Consumer credit is really nothing new. It existed in an informal fashion in the earlier days, where your neighborhood grocer would give you your requirements and you paid up at a particular time. That was based on his instinct of what you were and how you behaved.

In its modern form, it began sometimes between the 1946 and 50s when two people went to dinner and found they had no cash to pay at the restaurant. Thus began the Diners Club, exclusively for use in restaurants. Just like plants, hybrids have grown to where it is now.

Obviously, given the lucrative nature of the market, loan sharks, so called, for their high rates of interest, and arm twisting tactics to get their money back, had a field day, till Government/s were forced to step in.

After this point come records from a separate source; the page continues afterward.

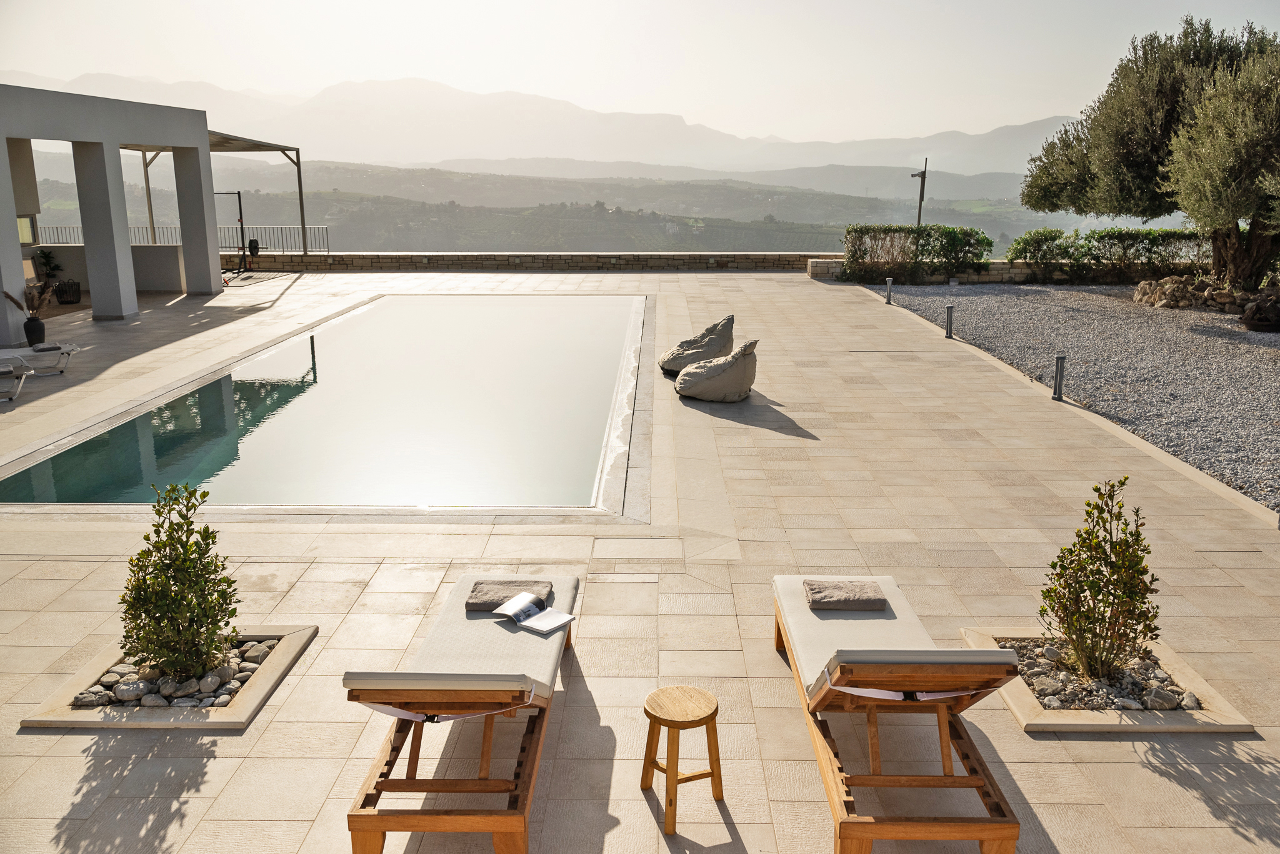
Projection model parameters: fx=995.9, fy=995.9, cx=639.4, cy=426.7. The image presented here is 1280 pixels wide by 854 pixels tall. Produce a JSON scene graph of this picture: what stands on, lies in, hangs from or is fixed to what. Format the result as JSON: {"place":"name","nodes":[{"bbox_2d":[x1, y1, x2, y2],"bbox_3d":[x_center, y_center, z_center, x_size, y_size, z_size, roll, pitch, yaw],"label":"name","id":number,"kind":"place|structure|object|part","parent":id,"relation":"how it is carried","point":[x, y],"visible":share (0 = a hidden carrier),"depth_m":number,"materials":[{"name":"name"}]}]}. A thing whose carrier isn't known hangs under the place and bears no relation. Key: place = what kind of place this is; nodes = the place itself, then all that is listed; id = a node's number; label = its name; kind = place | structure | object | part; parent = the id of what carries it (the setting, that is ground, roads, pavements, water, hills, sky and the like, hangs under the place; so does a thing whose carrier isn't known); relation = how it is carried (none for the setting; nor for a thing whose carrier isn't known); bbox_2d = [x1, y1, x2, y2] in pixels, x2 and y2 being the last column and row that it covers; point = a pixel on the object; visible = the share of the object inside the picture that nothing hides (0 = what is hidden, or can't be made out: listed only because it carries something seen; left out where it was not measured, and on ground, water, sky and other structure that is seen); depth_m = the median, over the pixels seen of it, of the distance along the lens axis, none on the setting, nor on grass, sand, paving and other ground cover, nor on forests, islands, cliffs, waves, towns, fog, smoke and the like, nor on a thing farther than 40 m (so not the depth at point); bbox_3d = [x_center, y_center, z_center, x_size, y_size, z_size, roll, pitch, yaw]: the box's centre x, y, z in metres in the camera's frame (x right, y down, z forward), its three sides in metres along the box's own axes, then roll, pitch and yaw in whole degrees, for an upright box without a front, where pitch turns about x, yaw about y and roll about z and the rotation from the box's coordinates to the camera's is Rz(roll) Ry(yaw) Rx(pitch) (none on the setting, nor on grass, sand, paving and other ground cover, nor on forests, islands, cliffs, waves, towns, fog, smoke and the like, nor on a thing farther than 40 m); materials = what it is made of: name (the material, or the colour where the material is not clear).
{"place":"outdoors","nodes":[
{"label":"outdoors","id":0,"kind":"place"},
{"bbox_2d":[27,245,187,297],"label":"low wall","id":1,"kind":"structure","parent":0,"point":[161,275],"depth_m":19.75,"materials":[{"name":"beige paint"}]},
{"bbox_2d":[0,84,285,338],"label":"building","id":2,"kind":"structure","parent":0,"point":[19,255],"depth_m":17.90,"materials":[{"name":"paint"}]},
{"bbox_2d":[16,215,35,243],"bbox_3d":[-11.507,-3.595,18.213,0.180,0.650,1.069,0,14,1],"label":"window","id":3,"kind":"structure","parent":2,"relation":"in","point":[29,230],"depth_m":18.56,"materials":[{"name":"glass"}]},
{"bbox_2d":[0,293,654,516],"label":"swimming pool","id":4,"kind":"structure","parent":0,"point":[612,305],"materials":[{"name":"liquid"}]},
{"bbox_2d":[220,250,840,273],"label":"stone wall","id":5,"kind":"structure","parent":0,"point":[672,255],"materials":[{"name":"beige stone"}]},
{"bbox_2d":[30,223,331,251],"bbox_3d":[-12.453,-4.914,26.183,8.194,0.916,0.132,0,14,1],"label":"metal railing","id":6,"kind":"object","parent":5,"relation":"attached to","point":[74,227],"visible":0.45,"depth_m":26.25,"materials":[{"name":"metal"}]},
{"bbox_2d":[1,72,1084,178],"label":"mountain range","id":7,"kind":"structure","parent":0,"point":[690,128],"materials":[{"name":"grey"}]},
{"bbox_2d":[7,158,1168,253],"label":"hill","id":8,"kind":"structure","parent":0,"point":[259,195],"materials":[{"name":"green plant"}]},
{"bbox_2d":[0,272,1279,853],"label":"stone patio","id":9,"kind":"structure","parent":0,"point":[1230,554],"materials":[{"name":"beige stone"}]},
{"bbox_2d":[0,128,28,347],"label":"column","id":10,"kind":"structure","parent":9,"relation":"on","point":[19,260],"depth_m":13.49,"materials":[{"name":"white paint"}]},
{"bbox_2d":[0,358,31,402],"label":"sun lounger","id":11,"kind":"object","parent":9,"relation":"on","point":[4,369],"visible":1,"depth_m":10.93,"materials":[{"name":"grey fabric"}]},
{"bbox_2d":[22,315,46,346],"bbox_3d":[-8.503,-1.327,13.984,0.311,0.391,0.306,0,14,1],"label":"vase","id":12,"kind":"object","parent":9,"relation":"on","point":[31,330],"visible":0.89,"depth_m":13.89,"materials":[{"name":"black ceramic"}]},
{"bbox_2d":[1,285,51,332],"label":"dried plant","id":13,"kind":"object","parent":12,"relation":"in","point":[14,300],"visible":0.83,"depth_m":13.77,"materials":[{"name":"brown plant"}]},
{"bbox_2d":[0,340,82,376],"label":"sun lounger","id":14,"kind":"object","parent":9,"relation":"on","point":[69,352],"visible":0.99,"depth_m":12.21,"materials":[{"name":"grey fabric"}]},
{"bbox_2d":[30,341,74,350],"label":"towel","id":15,"kind":"object","parent":14,"relation":"on","point":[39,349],"visible":0.96,"depth_m":12.04,"materials":[{"name":"grey fabric"}]},
{"bbox_2d":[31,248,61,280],"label":"potted plant","id":16,"kind":"object","parent":9,"relation":"on","point":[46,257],"visible":0.8,"depth_m":19.49,"materials":[{"name":"green plant"}]},
{"bbox_2d":[54,279,81,303],"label":"basket","id":17,"kind":"object","parent":9,"relation":"on","point":[79,290],"visible":0.96,"depth_m":18.41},
{"bbox_2d":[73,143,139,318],"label":"column","id":18,"kind":"structure","parent":9,"relation":"on","point":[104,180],"depth_m":16.60,"materials":[{"name":"concrete"}]},
{"bbox_2d":[18,623,315,730],"bbox_3d":[-2.165,1.197,4.661,1.005,0.111,0.991,0,14,1],"label":"stone planter","id":19,"kind":"object","parent":9,"relation":"in","point":[254,693],"visible":0.54,"depth_m":4.46,"materials":[{"name":"stone"}]},
{"bbox_2d":[76,636,276,710],"bbox_3d":[-2.156,1.157,4.597,0.879,0.130,0.725,0,14,1],"label":"rock pile","id":20,"kind":"object","parent":19,"relation":"in","point":[224,700],"visible":0.49,"depth_m":4.54,"materials":[{"name":"grey stone"}]},
{"bbox_2d":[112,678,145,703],"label":"rock","id":21,"kind":"object","parent":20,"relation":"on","point":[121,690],"visible":0.93,"depth_m":4.48,"materials":[{"name":"grey stone"}]},
{"bbox_2d":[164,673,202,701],"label":"rock","id":22,"kind":"object","parent":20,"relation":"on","point":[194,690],"visible":0.81,"depth_m":4.51,"materials":[{"name":"grey stone"}]},
{"bbox_2d":[120,482,240,683],"bbox_3d":[-2.124,0.723,4.579,0.574,0.899,0.563,0,14,1],"label":"shrub","id":23,"kind":"object","parent":19,"relation":"in","point":[186,549],"visible":0.98,"depth_m":4.51,"materials":[{"name":"green plant"}]},
{"bbox_2d":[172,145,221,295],"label":"column","id":24,"kind":"structure","parent":9,"relation":"on","point":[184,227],"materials":[{"name":"grey concrete"}]},
{"bbox_2d":[212,190,248,275],"bbox_3d":[-10.341,-4.701,24.363,1.490,2.086,0.775,0,14,1],"label":"frame","id":25,"kind":"object","parent":9,"relation":"on","point":[241,225],"visible":0.76,"depth_m":24.50,"materials":[{"name":"black metal"}]},
{"bbox_2d":[640,685,723,833],"bbox_3d":[0.162,1.256,3.816,0.310,0.415,0.312,-9,16,-32],"label":"wooden stool","id":26,"kind":"object","parent":9,"relation":"on","point":[712,715],"visible":0.99,"depth_m":3.75,"materials":[{"name":"brown wood"}]},
{"bbox_2d":[659,314,736,375],"bbox_3d":[0.739,-1.019,12.303,0.942,0.747,0.977,0,14,1],"label":"bean bag","id":27,"kind":"object","parent":9,"relation":"on","point":[707,344],"visible":0.89,"depth_m":12.05,"materials":[{"name":"grey fabric"}]},
{"bbox_2d":[675,340,758,402],"bbox_3d":[0.853,-0.650,10.748,0.936,0.687,0.942,0,14,1],"label":"bean bag","id":28,"kind":"object","parent":9,"relation":"on","point":[715,364],"visible":1,"depth_m":10.48,"materials":[{"name":"grey fabric"}]},
{"bbox_2d":[884,276,893,303],"bbox_3d":[4.797,-2.627,19.172,0.171,0.512,0.174,0,14,1],"label":"bollard light","id":29,"kind":"object","parent":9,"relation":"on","point":[887,282],"visible":0.99,"depth_m":19.13,"materials":[{"name":"metal"}]},
{"bbox_2d":[944,304,954,339],"bbox_3d":[4.629,-1.565,14.875,0.170,0.508,0.173,0,14,1],"label":"bollard light","id":30,"kind":"object","parent":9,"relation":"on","point":[950,310],"visible":0.99,"depth_m":14.84,"materials":[{"name":"black metal"}]},
{"bbox_2d":[1051,353,1066,400],"bbox_3d":[4.540,-0.538,10.769,0.153,0.529,0.153,0,14,1],"label":"bollard light","id":31,"kind":"object","parent":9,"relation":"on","point":[1060,367],"visible":0.99,"depth_m":10.73,"materials":[{"name":"metal"}]},
{"bbox_2d":[958,627,1253,734],"bbox_3d":[2.131,1.213,4.673,1.043,0.117,1.051,0,14,1],"label":"stone planter","id":32,"kind":"object","parent":9,"relation":"on","point":[1115,725],"visible":0.52,"depth_m":4.45,"materials":[{"name":"beige stone"}]},
{"bbox_2d":[1036,479,1159,683],"bbox_3d":[2.123,0.709,4.598,0.560,0.921,0.556,0,14,1],"label":"shrub","id":33,"kind":"object","parent":32,"relation":"in","point":[1068,624],"visible":0.98,"depth_m":4.54,"materials":[{"name":"green plant"}]},
{"bbox_2d":[1004,637,1199,710],"bbox_3d":[2.144,1.168,4.638,0.907,0.128,0.709,0,14,1],"label":"rock pile","id":34,"kind":"object","parent":32,"relation":"in","point":[1143,705],"visible":0.5,"depth_m":4.60,"materials":[{"name":"grey stone"}]},
{"bbox_2d":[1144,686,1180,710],"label":"rock","id":35,"kind":"object","parent":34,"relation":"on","point":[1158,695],"visible":0.9,"depth_m":4.48,"materials":[{"name":"grey stone"}]},
{"bbox_2d":[0,0,1279,152],"label":"sky","id":36,"kind":"structure","parent":0,"point":[484,75],"materials":[{"name":"white"}]},
{"bbox_2d":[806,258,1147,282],"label":"low stone wall","id":37,"kind":"structure","parent":0,"point":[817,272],"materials":[{"name":"stone"}]},
{"bbox_2d":[863,279,1279,509],"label":"gravel bed","id":38,"kind":"structure","parent":0,"point":[1258,352],"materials":[{"name":"grey gravel"}]},
{"bbox_2d":[841,223,995,283],"bbox_3d":[6.471,-4.129,23.547,4.090,1.358,1.193,0,14,1],"label":"hedge","id":39,"kind":"object","parent":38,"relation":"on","point":[852,257],"visible":0.94,"depth_m":23.25,"materials":[{"name":"green plant"}]},
{"bbox_2d":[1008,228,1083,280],"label":"shrub","id":40,"kind":"object","parent":38,"relation":"on","point":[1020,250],"visible":0.88,"depth_m":23.56,"materials":[{"name":"green plant"}]},
{"bbox_2d":[1009,226,1213,283],"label":"hedge","id":41,"kind":"object","parent":38,"relation":"on","point":[1093,235],"visible":0.69,"depth_m":22.72,"materials":[{"name":"green plant"}]},
{"bbox_2d":[1016,16,1279,293],"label":"olive tree","id":42,"kind":"object","parent":38,"relation":"on","point":[1133,163],"visible":0.97,"depth_m":18.35,"materials":[{"name":"plant"}]},
{"label":"trunk","id":43,"kind":"part","parent":42,"relation":"part of","materials":[{"name":"brown wood"}]},
{"bbox_2d":[1132,273,1275,315],"bbox_3d":[10.702,-2.346,18.206,2.582,0.689,2.791,0,14,1],"label":"rock pile","id":44,"kind":"object","parent":38,"relation":"on","point":[1188,300],"visible":0.74,"depth_m":18.11,"materials":[{"name":"stone"}]},
{"bbox_2d":[1239,290,1279,331],"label":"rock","id":45,"kind":"object","parent":38,"relation":"on","point":[1248,325],"visible":0.97,"depth_m":15.74,"materials":[{"name":"stone"}]},
{"label":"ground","id":46,"kind":"structure","parent":0},
{"bbox_2d":[129,128,310,251],"bbox_3d":[-10.927,-5.610,25.031,4.210,3.408,4.502,0,14,1],"label":"pergola","id":47,"kind":"object","parent":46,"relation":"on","point":[221,140],"visible":0.54,"depth_m":25.01,"materials":[{"name":"metal"}]},
{"bbox_2d":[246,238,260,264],"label":"weight plate","id":48,"kind":"object","parent":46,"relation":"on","point":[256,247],"visible":0.93,"depth_m":25.29,"materials":[{"name":"black"}]},
{"bbox_2d":[342,574,578,853],"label":"lounge chair","id":49,"kind":"object","parent":46,"relation":"on","point":[414,828],"visible":0.97,"depth_m":3.62,"materials":[{"name":"brown wood"}]},
{"bbox_2d":[466,578,551,612],"bbox_3d":[-0.603,0.788,4.639,0.362,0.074,0.333,0,14,1],"label":"towel","id":50,"kind":"object","parent":49,"relation":"on","point":[474,604],"visible":0.82,"depth_m":4.59,"materials":[{"name":"grey fabric"}]},
{"bbox_2d":[493,590,578,633],"bbox_3d":[-0.471,0.813,4.387,0.313,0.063,0.231,10,17,35],"label":"open book","id":51,"kind":"object","parent":49,"relation":"on","point":[507,609],"visible":0.98,"depth_m":4.37,"materials":[{"name":"white paper"}]},
{"bbox_2d":[775,575,1022,853],"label":"lounge chair","id":52,"kind":"object","parent":46,"relation":"on","point":[867,838],"visible":0.98,"depth_m":3.63,"materials":[{"name":"brown wood"}]},
{"bbox_2d":[804,578,888,611],"bbox_3d":[0.964,0.791,4.697,0.355,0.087,0.312,0,14,1],"label":"towel","id":53,"kind":"object","parent":52,"relation":"on","point":[855,596],"visible":0.99,"depth_m":4.61,"materials":[{"name":"grey fabric"}]},
{"bbox_2d":[910,157,927,228],"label":"lamp post","id":54,"kind":"object","parent":46,"relation":"on","point":[922,190],"visible":0.64,"depth_m":28.98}
]}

You don't carry cash; you pay by credit card. The merchant gets his sum instantaneously, and you pay the credit issuer after 30 days or so. The cost of the transaction is covered by its usage by multimillion people across the world, and through the annual charge for possessing it. If you are late in payment after the stipulated date, you pay an additional surcharge. Based on the volume of business that is now driven by credit cards, multibillion dollar industry has been created.

You have options too. You can ask for a staggered payment plan for expensive items that you wish to purchase, but don't have the immediate wherewithal, and the issuer steps and guarantees it to the dealer, and the issuers charges a fee through which the cost of money is recovered.

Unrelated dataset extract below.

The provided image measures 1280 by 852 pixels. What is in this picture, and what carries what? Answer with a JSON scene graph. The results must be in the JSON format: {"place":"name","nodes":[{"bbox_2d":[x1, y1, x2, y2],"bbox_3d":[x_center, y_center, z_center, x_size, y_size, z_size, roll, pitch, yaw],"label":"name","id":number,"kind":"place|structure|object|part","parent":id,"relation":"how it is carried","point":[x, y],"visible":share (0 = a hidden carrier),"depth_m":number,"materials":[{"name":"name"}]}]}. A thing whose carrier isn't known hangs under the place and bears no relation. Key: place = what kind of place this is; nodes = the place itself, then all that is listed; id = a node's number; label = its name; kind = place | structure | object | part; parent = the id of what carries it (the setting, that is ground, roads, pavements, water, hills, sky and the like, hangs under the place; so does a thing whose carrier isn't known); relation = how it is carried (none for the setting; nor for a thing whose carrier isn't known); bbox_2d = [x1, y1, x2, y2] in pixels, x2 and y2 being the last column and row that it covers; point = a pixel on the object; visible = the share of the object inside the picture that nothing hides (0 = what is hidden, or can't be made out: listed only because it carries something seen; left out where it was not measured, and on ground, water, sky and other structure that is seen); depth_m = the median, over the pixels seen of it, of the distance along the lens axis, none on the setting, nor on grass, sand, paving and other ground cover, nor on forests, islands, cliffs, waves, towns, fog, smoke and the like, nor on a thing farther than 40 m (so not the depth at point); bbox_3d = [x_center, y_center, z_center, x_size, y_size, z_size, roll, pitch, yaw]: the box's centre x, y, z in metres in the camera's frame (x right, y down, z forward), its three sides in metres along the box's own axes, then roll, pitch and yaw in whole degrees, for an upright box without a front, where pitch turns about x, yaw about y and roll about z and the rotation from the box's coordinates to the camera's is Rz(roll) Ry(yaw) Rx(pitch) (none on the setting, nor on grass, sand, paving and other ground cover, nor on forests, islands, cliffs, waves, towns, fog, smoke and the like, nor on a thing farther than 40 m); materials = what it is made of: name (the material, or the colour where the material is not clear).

The other part is handled by banks themselves, in cases of high values, like house mortgages, cars, expensive equipment for small and medium businesses, etc.

Used wisely, it is a great boon for everybody; unwisely leads to trouble. Further, because of its flexibility, it drives the national economy, creating demand for industry for its high value goods and services. But yet there is danger, which we have just seen in the crash of the sub prime mortgage markets. The financial institutions and the debt market have become so inter-twined that the crisis is rocking the foundations of the American banking system.

Not surprisingly, even bad credit has thrown up a whole array of specialists, experts, mediators, intermediaries, who help re-finance and restructure debt.

There is a slew of legislation, both Federal and State, to protect the consumer, and at the same time maintaining the balance between the fiduciary relationship between the cardholder and the finance provider.

The Uniform Consumer Credit Code (http://www.law.cornell.edu/uniform/vol7.html#concc) adopted by eleven States and Gaum, protects consumers, ensuring adequate credit is provided and governs in general the credit industry.

The Consumer Credit Protection Act, enacted by Congress, in part regulates the industry, requiring the creditors to fully disclose the credit terms, protects the consumer form predatory loan sharks, restricts garnishees of wage, and set up the National Commission on Consumer Finance to probe this industry.

This Statute also governs the Credit card companies and credit reporting agencies, prohibits gender or marital status based discrimination in granting credit, apart from regulating debt collectors, and with rules for collectors to adhere to a certain code, which restrains from certain practices in collections.